[Dataset records]
╭──

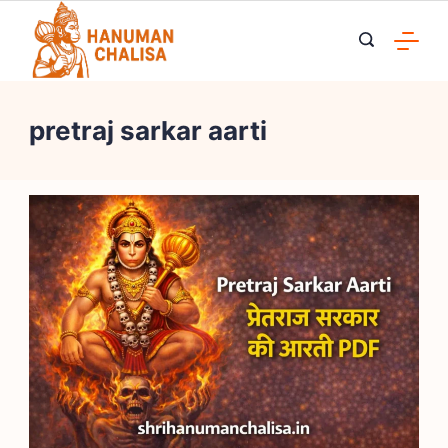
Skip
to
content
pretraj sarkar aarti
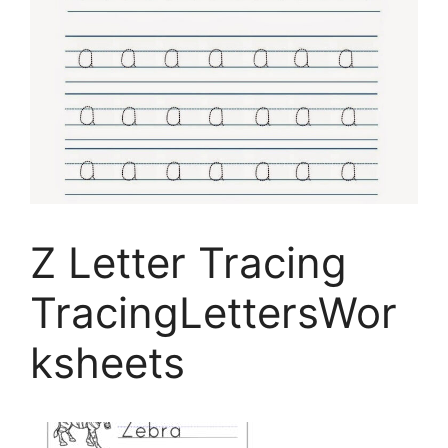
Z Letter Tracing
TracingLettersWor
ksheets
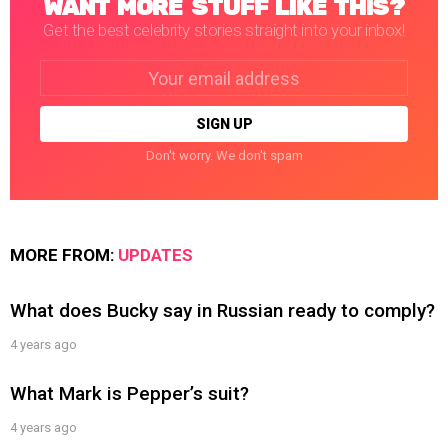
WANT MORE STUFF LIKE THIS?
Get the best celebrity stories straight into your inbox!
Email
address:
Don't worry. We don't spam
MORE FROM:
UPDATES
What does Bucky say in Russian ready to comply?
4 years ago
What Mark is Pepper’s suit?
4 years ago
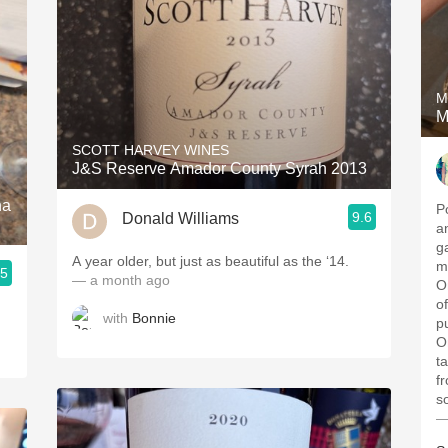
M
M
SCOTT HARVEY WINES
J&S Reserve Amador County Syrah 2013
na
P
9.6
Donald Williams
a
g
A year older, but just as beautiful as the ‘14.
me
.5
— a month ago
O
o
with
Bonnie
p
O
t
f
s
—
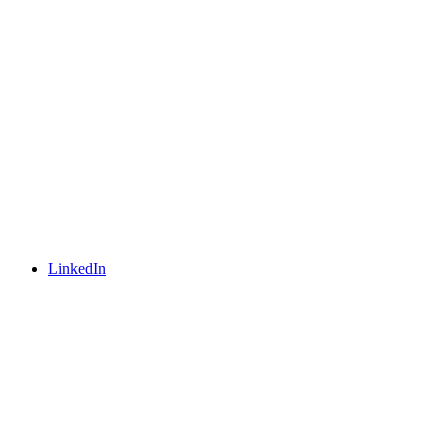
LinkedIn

╰──

[Your goal] Each line of the entries that contains "What" counts once; state the total as a bare number.

[Exercise response] 2